Part 24

21 6 0
                                    

SELAMAT MEMBACA 🖤

•••••••••

Dulu, sewaktu Trian masih SD. Ia berjongkok di samping mamanya yang tengah berdoa untuk almarhumah neneknya. Setiap kali mama berziarah ke makam nenek, Trian selalu ikut. Tanpa papa, karena papa selalu sibuk. Dan sekarang, ia juga duduk di samping makam, namun bukan makam sang nenek. Melainkan makam mamanya.

Setiap kali Trian ke sini, mengirimkan doa-doa untuk mama yang ada di atas sana. Ia selalu sendiri, berdoa seorang diri, menangis sendiri. Tidak ada siapa-siapa lagi. Namun, untuk saat ini berbeda. Ia ditemani oleh seorang gadis yang telah menarik perhatiannya sejak awal masuk sekolah sebagai murid baru. Audy, gadis yang ia suka.

Trian mengusap pelan pusara mama setelah berdoa. Memandangi pusara tersebut dengan pandangan teduh. Ia terdiam, diam-diam mengingat semua ingatan saat bersama mama waktu dulu. Dengan begitu saja, air mata yang tadinya sudah berhenti menetes, kembali menetes membasahi pipinya.

Di sampingnya, Audy mengusap-usap punggungnya yang bergetar. "Nangis aja Trian, nggak pa-pa jangan ditahan." Ujar Audy pelan

Tangisan Trian semakin deras, tangan kirinya tergerak menumpu kepalanya yang menunduk dalam. Audy tiada henti untuk mengusap punggungnya yang masih bergetar, bahkan kini Audy ikutan menangis.

Kemudian Trian mendongak mengusap air matanya. "Trian kalau masih mau nangis nggak pa-pa." Ucap Audy pelan

"Udah ah. Entar mama di sana ikut sedih ngeliat aku nangis kayak gini. Waktu mama masih hidup, Aku nyaris nggak pernah nangis di depan mama Dy. Selalu aku tahan, karena aku nggak mau mama ikutan sedih ngeliat aku nangis kayak gini."

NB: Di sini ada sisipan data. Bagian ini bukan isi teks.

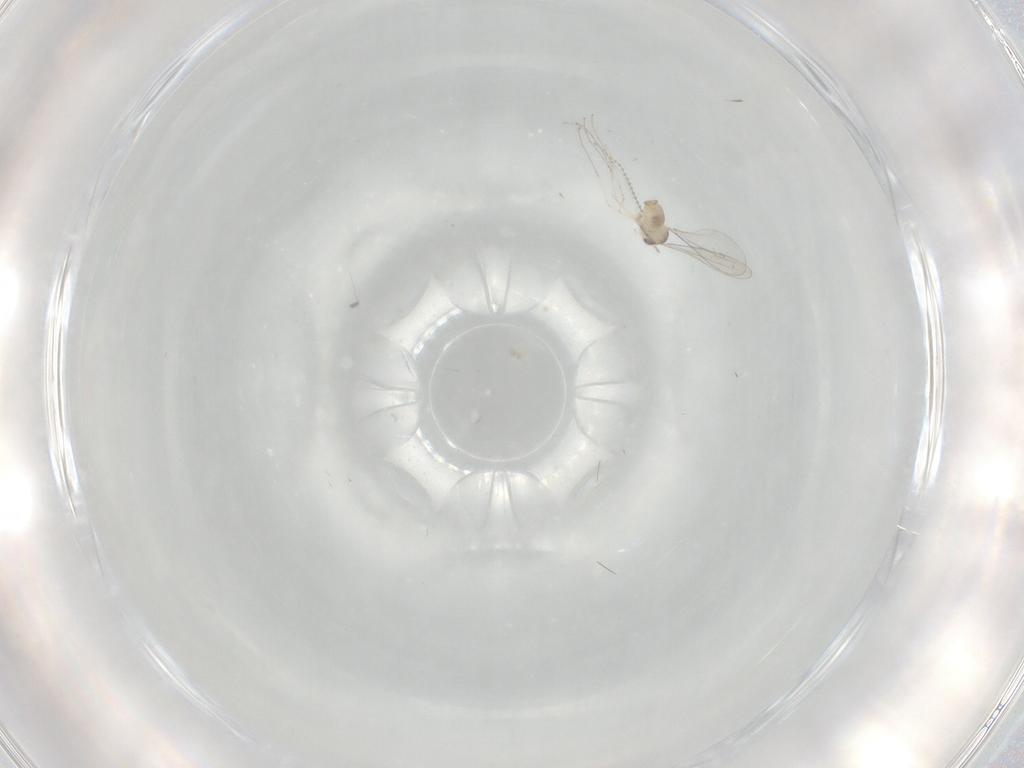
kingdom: Animalia
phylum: Arthropoda
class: Insecta
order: Diptera
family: Cecidomyiidae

"Sayang banget ya, Audy nggak bisa liat Tante. Pasti Tante cantik banget, anaknya aja ganteng gini. Udah ganteng, baik banget lagi. Pasti semua itu nurun dari Tante ya? Tapi, Audy masih heran Tante. Kenapa banyak yang nyuruh Audy buat jauh-jauh dari Trian, padahal Trian anaknya baik. Baikkkkk bangetttttt." Audy menjeda ucapannya sebentar, detik itu juga Trian menatapnya dengan tatapan begitu dalam. "Tante yang tenang ya di sana. Di sini, mulai hari ini, Audy akan ikut untuk doain terus." Audy tersenyum, menatap pusara tersebut dengan pandangan teduh.

"Maa..Trian pamit pulang dulu ya?"

Trian berdiri diikuti Audy. Ia mengusap sisa-sisa air matanya. "Ayo pulang Dy." Tangannya tergerak menggandeng Audy, lalu meninggalkan area pemakaman.

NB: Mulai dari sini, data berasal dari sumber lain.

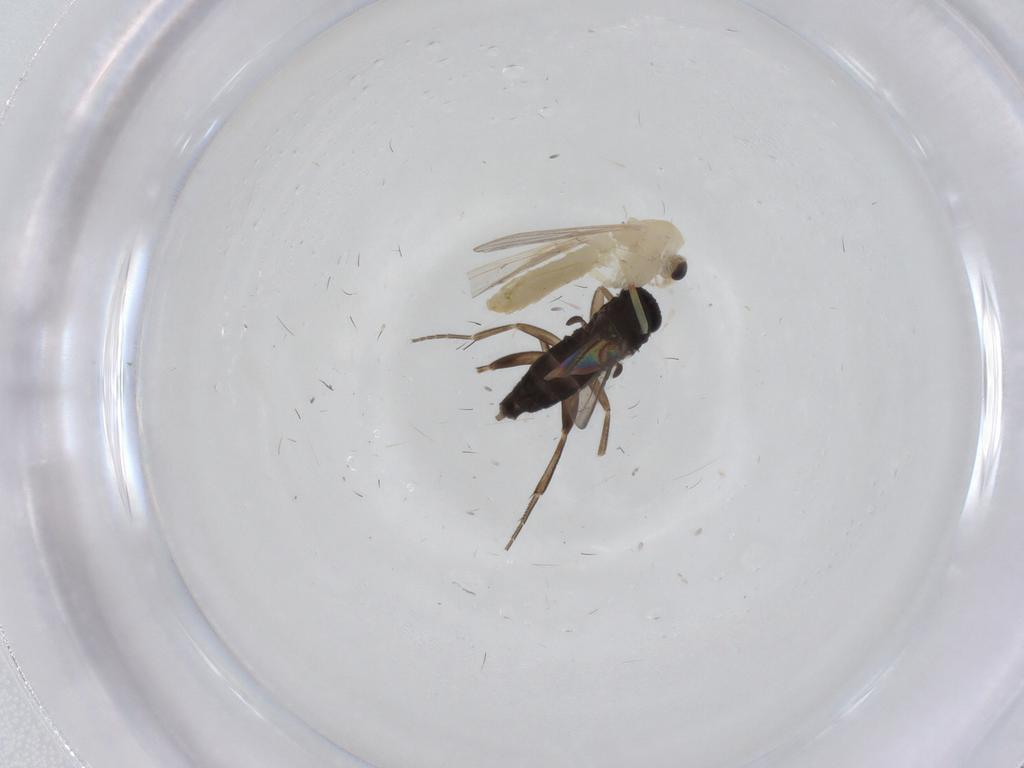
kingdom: Animalia
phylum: Arthropoda
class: Insecta
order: Diptera
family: Chironomidae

Gerakannya saat memakaikan helm untuk Audy terhenti begitu saja saat ponsel dalam saku celananya berbunyi. Begitu ia lihat nama 'Junaidi'terpampang di sana.

"Bentar ya Dy."

Trian mengangkat panggilan tersebut, "Halo Jun? Kenapa?"

"BALAPAN WOI 10 JUTA, DITANTANG DUDA!"

Trian tersentak ketika Juna teriak-teriak. "Santai dong. Nggak usah teriak-teriak! Buset dah."

Di seberang sana Juna tertawa terbahak-bahak, "Maaf Yan."

"Gimana-gimana?"

"Gue entar malem balapan. 10 juta nyet, ditantang duda lu bayangin."

"Yang bener aja lo duda nantang balapan?"

"Bukan duda bapak-bapak yang perutnya buncit gitu bukan! Ini kayaknya umurnya masih 27 an gitu deh. Anaknya masih kecil kayaknya. Cuma statusnya emang duda. Tau dah, kebelet kawin kali dulu."